Hoch erhobenen Hauptes verlassen die Metropol Baskets Ruhr die Division A der Nachwuchs-Basketball-Bundesliga (NBBL) mit den 16 besten U19-Mannschaften Deutschlands. Nach der dramatischen 94:96 (85:85, 41:41)-Niederlage bei den Rostock Seawolves steht der Abstieg in die Division B für die Ruhrgebiets-Auswahl auch theoretisch fest. Aber der Auftritt beim Tabellenvierten an der Ostsee bewies: Die Moral bei den weiterhin sieglosen Metropol Baskets Ruhr stimmt.

Das Kooperationsteam von Citybasket Recklinghausen, VfL AstroStars Bochum, ETB SW Essen und FC Schalke 04 sowie den Juniorpartnern BSV Wulfen, Sterkrade 69ers und LippeBaskets Werne stand in Rostock kurz vor dem ersten Saisonsieg. Zwei Minuten vor Ende der regulären Spielzeit führte die Mannschaft von Thorsten Morzuch und Petar Topalski noch mit 85:78, um dann doch noch den Ausgleich zum 85:85 zu kassieren. In der fünfminütigen Overtime wechselte dann die Führung ständig. Beim 95:92 für Rostock wenige Sekunden vor Ende setzte Lennard Kaprolat zum Drei-Punkte-Wurf an und traf. Doch der Recklinghäuser stand dann doch mit einer Fußspitze auf der Dreier-Linie. Statt 95:95 hieß es nur 95:94. Metropol hatte die zweite Overtime verpasst, musste schnell foulen und kassierte einen letzten Freiwurf. So nah war die U19 der Metropol Baskets in dieser Saison noch nicht am ersten Saisonsieg. Das Hinspiel in Essen hatte MBR mit 77:88 verloren.

Auf Bitten der Rostocker Gastgeber hatte Metropol zugestimmt, das Spiel eine halbe Stunde früher zu beginnen. Ein Bus von Athletic Sport Sponsoring aus Essen (//www.ass-team.net) hatte das halbe Metropol-Team schon am Samstag bis Warnemünde gebracht, der zweite Teil reiste am Sonntag frühmorgens mit einem Bus der Sterkrade 69ers hinterher. Und am Sonntagmittag entwickelte sich ein Match auf Augenhöhe. Das erste und vierte Viertel gewannen die Gastgeber, das zweite und dritte die Gäste. Mit einem 67:70-Vorsprung ging Metropol ins Schlussviertel, doch am Ende fehlten Zentimeter am Erfolg.

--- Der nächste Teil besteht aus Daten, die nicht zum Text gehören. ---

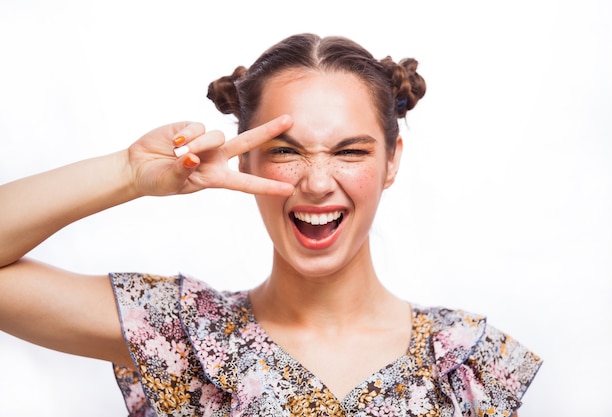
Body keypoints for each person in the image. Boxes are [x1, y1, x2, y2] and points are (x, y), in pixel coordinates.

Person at [0, 33, 541, 416]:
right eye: (286, 151)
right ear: (245, 160)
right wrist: (127, 173)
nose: (317, 182)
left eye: (350, 152)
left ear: (392, 160)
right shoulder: (186, 336)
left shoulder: (467, 359)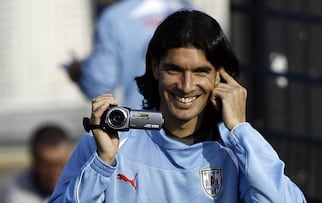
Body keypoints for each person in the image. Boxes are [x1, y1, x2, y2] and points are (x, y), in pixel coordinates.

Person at [49, 10, 307, 202]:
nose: (185, 85)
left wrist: (241, 130)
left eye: (200, 71)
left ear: (220, 76)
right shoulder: (108, 144)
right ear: (154, 67)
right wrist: (102, 163)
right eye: (174, 69)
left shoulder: (239, 150)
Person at [65, 0, 192, 109]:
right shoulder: (190, 10)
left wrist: (78, 74)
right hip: (188, 122)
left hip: (137, 122)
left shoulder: (114, 18)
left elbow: (99, 86)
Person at [0, 124, 71, 203]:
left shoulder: (81, 190)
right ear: (35, 162)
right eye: (48, 166)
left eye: (60, 164)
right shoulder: (13, 194)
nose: (54, 172)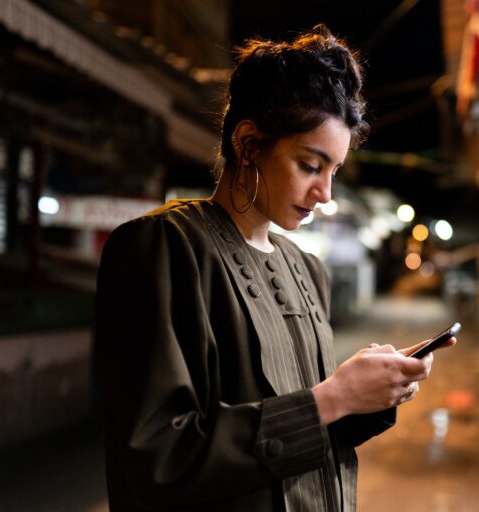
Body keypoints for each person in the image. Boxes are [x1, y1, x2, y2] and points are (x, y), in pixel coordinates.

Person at [94, 25, 455, 512]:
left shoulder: (306, 270)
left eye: (334, 172)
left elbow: (304, 434)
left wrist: (368, 393)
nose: (325, 194)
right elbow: (159, 459)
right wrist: (333, 397)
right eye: (310, 165)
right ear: (248, 144)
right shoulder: (165, 248)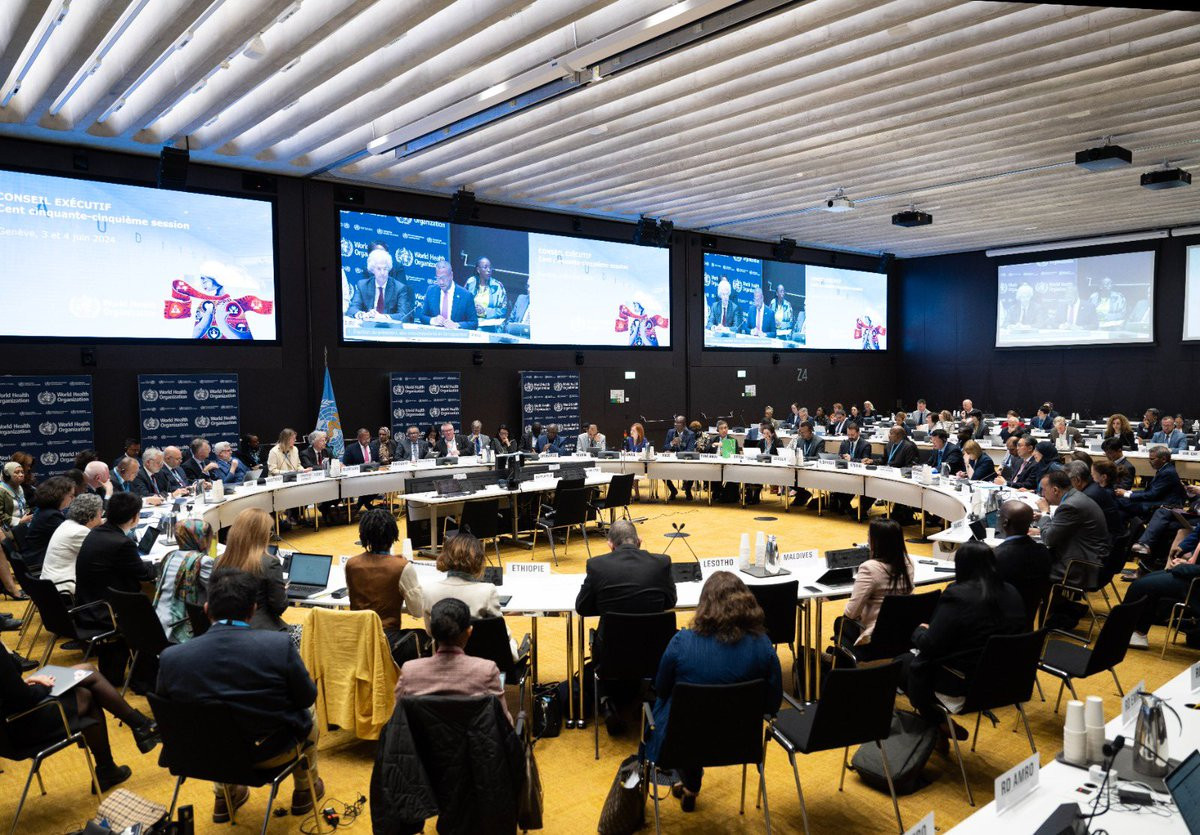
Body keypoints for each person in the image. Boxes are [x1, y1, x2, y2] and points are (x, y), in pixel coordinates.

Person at [157, 568, 323, 822]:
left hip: (202, 756)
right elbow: (306, 697)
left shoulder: (171, 658)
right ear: (253, 609)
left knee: (214, 723)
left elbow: (169, 713)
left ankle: (224, 796)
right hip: (265, 755)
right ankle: (305, 790)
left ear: (206, 609)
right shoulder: (278, 646)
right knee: (308, 712)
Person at [645, 572, 782, 810]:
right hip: (740, 743)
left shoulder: (681, 642)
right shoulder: (763, 646)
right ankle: (690, 785)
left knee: (681, 711)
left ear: (704, 605)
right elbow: (772, 704)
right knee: (699, 711)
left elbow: (662, 688)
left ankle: (688, 782)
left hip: (682, 741)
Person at [902, 541, 1024, 742]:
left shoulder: (958, 596)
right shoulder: (1012, 592)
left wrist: (918, 631)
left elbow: (930, 645)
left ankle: (937, 722)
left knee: (903, 664)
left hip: (964, 684)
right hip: (1006, 682)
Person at [1, 640, 159, 793]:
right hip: (19, 728)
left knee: (87, 671)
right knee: (87, 694)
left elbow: (12, 677)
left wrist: (25, 682)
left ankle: (136, 732)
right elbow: (23, 698)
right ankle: (139, 730)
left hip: (9, 724)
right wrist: (43, 686)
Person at [575, 520, 676, 734]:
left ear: (610, 545)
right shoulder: (662, 563)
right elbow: (670, 602)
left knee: (599, 641)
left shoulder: (596, 565)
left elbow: (582, 607)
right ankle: (651, 694)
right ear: (639, 541)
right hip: (654, 654)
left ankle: (605, 700)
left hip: (611, 654)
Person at [395, 598, 511, 722]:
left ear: (432, 632)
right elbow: (504, 723)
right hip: (473, 735)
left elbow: (397, 720)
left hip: (421, 735)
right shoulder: (486, 670)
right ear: (469, 632)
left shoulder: (410, 671)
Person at [421, 532, 516, 660]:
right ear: (478, 559)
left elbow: (430, 632)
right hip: (481, 659)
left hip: (444, 660)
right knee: (513, 643)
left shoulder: (428, 590)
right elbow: (501, 633)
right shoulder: (487, 591)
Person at [345, 508, 425, 647]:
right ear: (393, 534)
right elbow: (417, 611)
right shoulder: (401, 567)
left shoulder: (351, 564)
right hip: (386, 640)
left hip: (357, 638)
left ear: (363, 536)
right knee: (426, 637)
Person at [213, 508, 288, 632]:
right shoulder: (269, 563)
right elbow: (279, 607)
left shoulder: (218, 561)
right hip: (263, 631)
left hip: (226, 630)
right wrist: (283, 591)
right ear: (261, 536)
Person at [841, 519, 914, 646]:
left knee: (840, 623)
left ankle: (838, 656)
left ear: (876, 541)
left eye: (869, 535)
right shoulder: (908, 563)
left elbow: (851, 613)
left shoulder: (869, 568)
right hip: (902, 629)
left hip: (874, 633)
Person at [1125, 527, 1200, 648]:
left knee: (1142, 586)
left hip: (1195, 583)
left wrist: (1183, 566)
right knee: (1144, 581)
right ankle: (1136, 632)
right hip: (1192, 574)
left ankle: (1128, 632)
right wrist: (1185, 560)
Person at [1033, 469, 1109, 583]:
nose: (1042, 494)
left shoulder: (1070, 506)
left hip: (1079, 566)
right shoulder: (1075, 497)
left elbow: (1048, 539)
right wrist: (1044, 519)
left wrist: (1045, 512)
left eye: (1043, 490)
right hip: (1086, 554)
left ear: (1055, 490)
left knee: (1027, 567)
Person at [153, 518, 216, 642]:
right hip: (182, 630)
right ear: (199, 538)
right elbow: (217, 593)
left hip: (158, 624)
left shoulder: (170, 556)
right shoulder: (203, 561)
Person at [993, 501, 1052, 627]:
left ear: (1005, 523)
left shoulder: (997, 556)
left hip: (999, 624)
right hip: (1029, 621)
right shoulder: (1043, 552)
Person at [41, 493, 103, 594]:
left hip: (50, 583)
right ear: (92, 515)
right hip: (63, 587)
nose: (101, 517)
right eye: (100, 513)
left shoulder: (67, 524)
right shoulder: (80, 532)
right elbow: (101, 556)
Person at [1116, 444, 1187, 520]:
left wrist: (1126, 494)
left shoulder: (1167, 472)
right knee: (1121, 505)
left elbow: (1151, 494)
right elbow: (1149, 491)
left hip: (1164, 504)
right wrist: (1128, 492)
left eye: (1152, 459)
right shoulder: (1165, 469)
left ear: (1163, 459)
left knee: (1121, 502)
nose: (1149, 462)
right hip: (1158, 500)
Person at [18, 475, 73, 571]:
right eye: (71, 496)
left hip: (36, 557)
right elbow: (70, 539)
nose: (72, 499)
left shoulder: (44, 509)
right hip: (40, 562)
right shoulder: (51, 516)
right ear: (61, 496)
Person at [347, 248, 412, 321]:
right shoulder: (363, 285)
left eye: (385, 269)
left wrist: (384, 317)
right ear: (372, 270)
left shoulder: (399, 288)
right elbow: (352, 309)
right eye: (379, 269)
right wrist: (363, 315)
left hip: (388, 327)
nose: (382, 273)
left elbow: (404, 315)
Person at [1068, 460, 1123, 545]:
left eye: (1093, 474)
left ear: (1077, 480)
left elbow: (1074, 523)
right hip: (1107, 535)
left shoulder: (1089, 495)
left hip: (1105, 542)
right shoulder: (1093, 487)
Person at [417, 259, 478, 329]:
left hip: (455, 335)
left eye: (443, 278)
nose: (441, 282)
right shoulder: (431, 291)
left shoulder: (466, 295)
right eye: (438, 278)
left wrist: (456, 325)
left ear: (451, 275)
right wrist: (433, 320)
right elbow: (422, 316)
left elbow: (474, 323)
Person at [831, 423, 873, 517]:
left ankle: (847, 506)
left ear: (858, 433)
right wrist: (842, 458)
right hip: (845, 472)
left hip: (859, 475)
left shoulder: (866, 445)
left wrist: (851, 459)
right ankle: (845, 506)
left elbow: (865, 461)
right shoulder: (844, 443)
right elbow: (839, 456)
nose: (850, 437)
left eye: (852, 435)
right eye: (848, 434)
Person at [463, 256, 509, 321]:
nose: (489, 270)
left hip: (490, 324)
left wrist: (484, 312)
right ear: (478, 270)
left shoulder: (497, 286)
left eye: (490, 267)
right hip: (471, 321)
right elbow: (462, 303)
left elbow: (503, 310)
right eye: (485, 267)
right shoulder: (470, 282)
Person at [664, 416, 695, 500]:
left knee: (695, 470)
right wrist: (672, 443)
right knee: (662, 471)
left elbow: (690, 450)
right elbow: (665, 447)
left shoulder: (690, 434)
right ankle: (673, 490)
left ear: (684, 424)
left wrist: (676, 453)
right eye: (675, 422)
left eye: (678, 423)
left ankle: (688, 490)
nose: (675, 424)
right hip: (671, 461)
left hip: (685, 462)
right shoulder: (670, 432)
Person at [0, 461, 33, 528]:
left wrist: (28, 514)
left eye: (22, 472)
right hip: (8, 528)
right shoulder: (1, 490)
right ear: (8, 475)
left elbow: (24, 505)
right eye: (17, 472)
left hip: (23, 524)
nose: (21, 475)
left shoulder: (19, 488)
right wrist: (19, 521)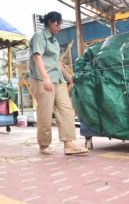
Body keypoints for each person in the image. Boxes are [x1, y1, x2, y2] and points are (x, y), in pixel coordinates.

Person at [29, 11, 88, 155]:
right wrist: (45, 78)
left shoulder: (54, 41)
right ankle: (43, 145)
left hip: (58, 80)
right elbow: (37, 57)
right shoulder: (39, 36)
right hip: (42, 80)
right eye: (58, 23)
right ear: (50, 22)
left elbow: (56, 62)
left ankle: (69, 144)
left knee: (66, 110)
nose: (60, 26)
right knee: (45, 113)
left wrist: (69, 77)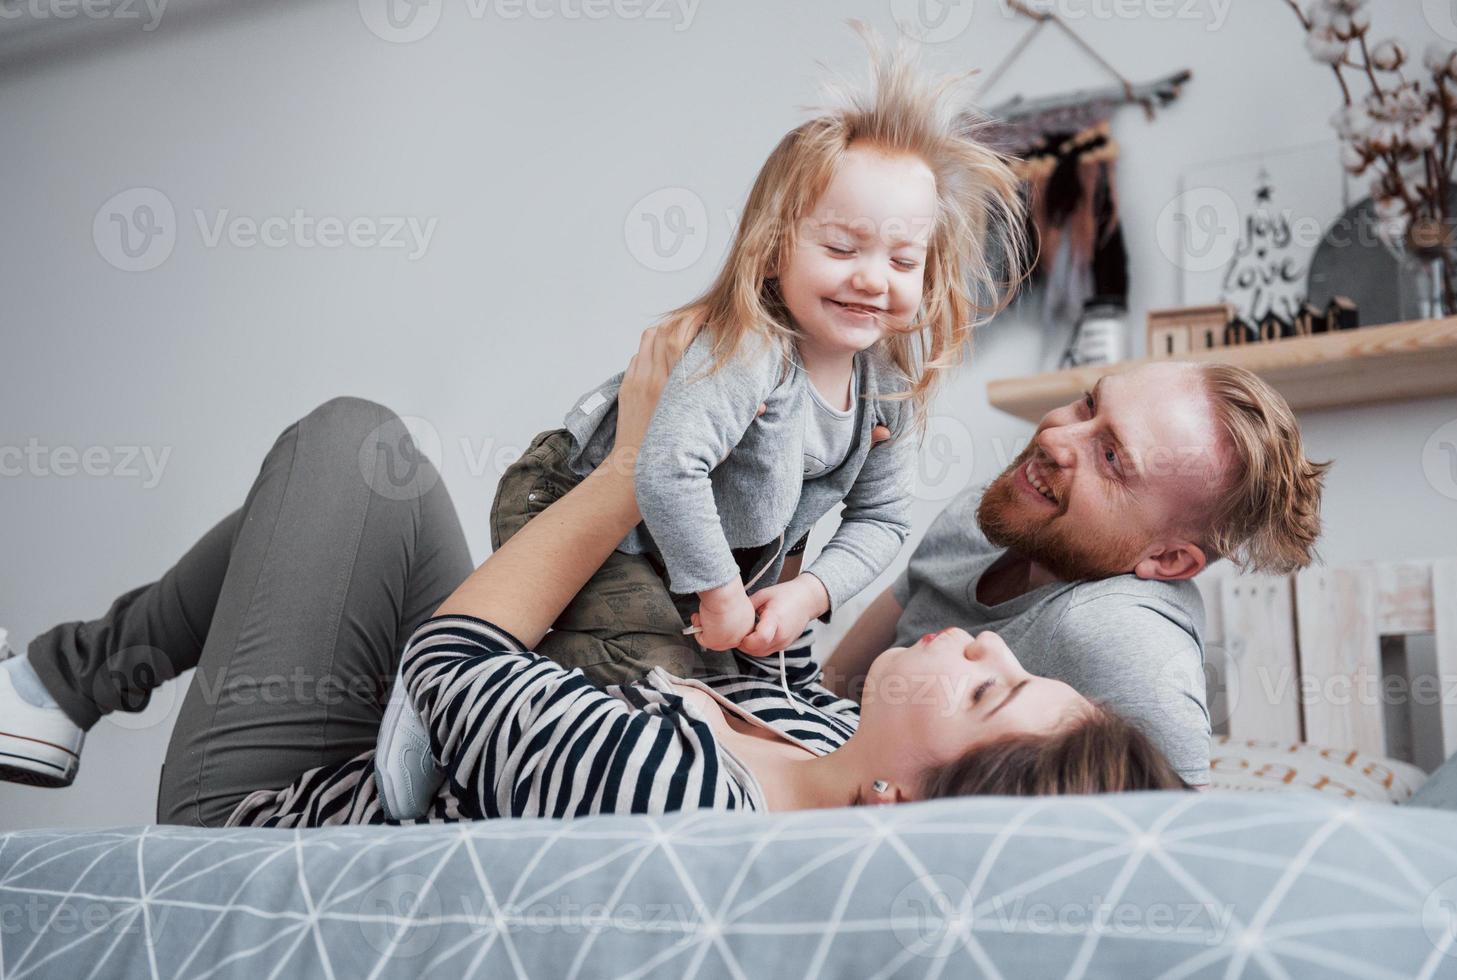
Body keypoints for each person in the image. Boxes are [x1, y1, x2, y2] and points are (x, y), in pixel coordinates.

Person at [0, 324, 1188, 827]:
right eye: (1006, 656)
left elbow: (448, 665)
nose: (985, 643)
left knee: (348, 442)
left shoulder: (681, 799)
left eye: (985, 690)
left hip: (278, 806)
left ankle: (61, 679)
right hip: (417, 743)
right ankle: (60, 683)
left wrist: (636, 457)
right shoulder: (824, 722)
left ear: (904, 812)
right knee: (388, 471)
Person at [472, 23, 1030, 694]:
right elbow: (669, 468)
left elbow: (881, 519)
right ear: (772, 251)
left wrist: (809, 596)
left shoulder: (884, 394)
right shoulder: (752, 352)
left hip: (669, 547)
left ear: (928, 274)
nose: (873, 278)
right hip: (575, 504)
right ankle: (454, 690)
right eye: (842, 249)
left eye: (902, 259)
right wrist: (718, 592)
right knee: (661, 679)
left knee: (754, 687)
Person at [822, 360, 1331, 787]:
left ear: (1169, 561)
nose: (1056, 437)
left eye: (1111, 458)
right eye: (1089, 404)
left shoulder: (1117, 635)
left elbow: (1172, 849)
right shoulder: (990, 520)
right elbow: (829, 689)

Da das JBBL-Team der Metropol Baskets Ruhr, die Metropol YoungStars, in der U16-Bundesliga zum fünften Mal in Folge die Playoffs um die Deutsche Meisterschaft erreicht haben, ist das Metropol-Projekt zuversichtlich, in der kommenden NBBL-Saison in der Division B eine gute Rolle zu spielen. In der laufenden NBBL-Saison steht noch das letzte Auswärtsspiel am kommenden Sonntag in Leverkusen an. Im März folgen die beiden Heimspiele gegen die früheren Deutschen Meister Artland Young Dragons und Alba Berlin. Die Reisestrapazen mit Auswärtsspielen zweimal in Berlin, in Jena, Hamburg und Rostock sind seit Sonntag geschafft.

Metropol: Luca Michels (26/5, 8 Rebounds), Matej Silic (1), Tim Müller, Valentin Bredeck (10, 5 Assists), Malte Klatt (10), Lennard Kaprolat (20/3), Felix Landwehr, Ben Böther (11/3), Lasse Bungart (12/2), Tarik Jakupovic (4, 9 Rebounds), Maurice Penda.

Bildunterschrift: Beim 85:85 ging es für Metropol und Kapitän Lasse Bungart (r.) in die Verlängerung.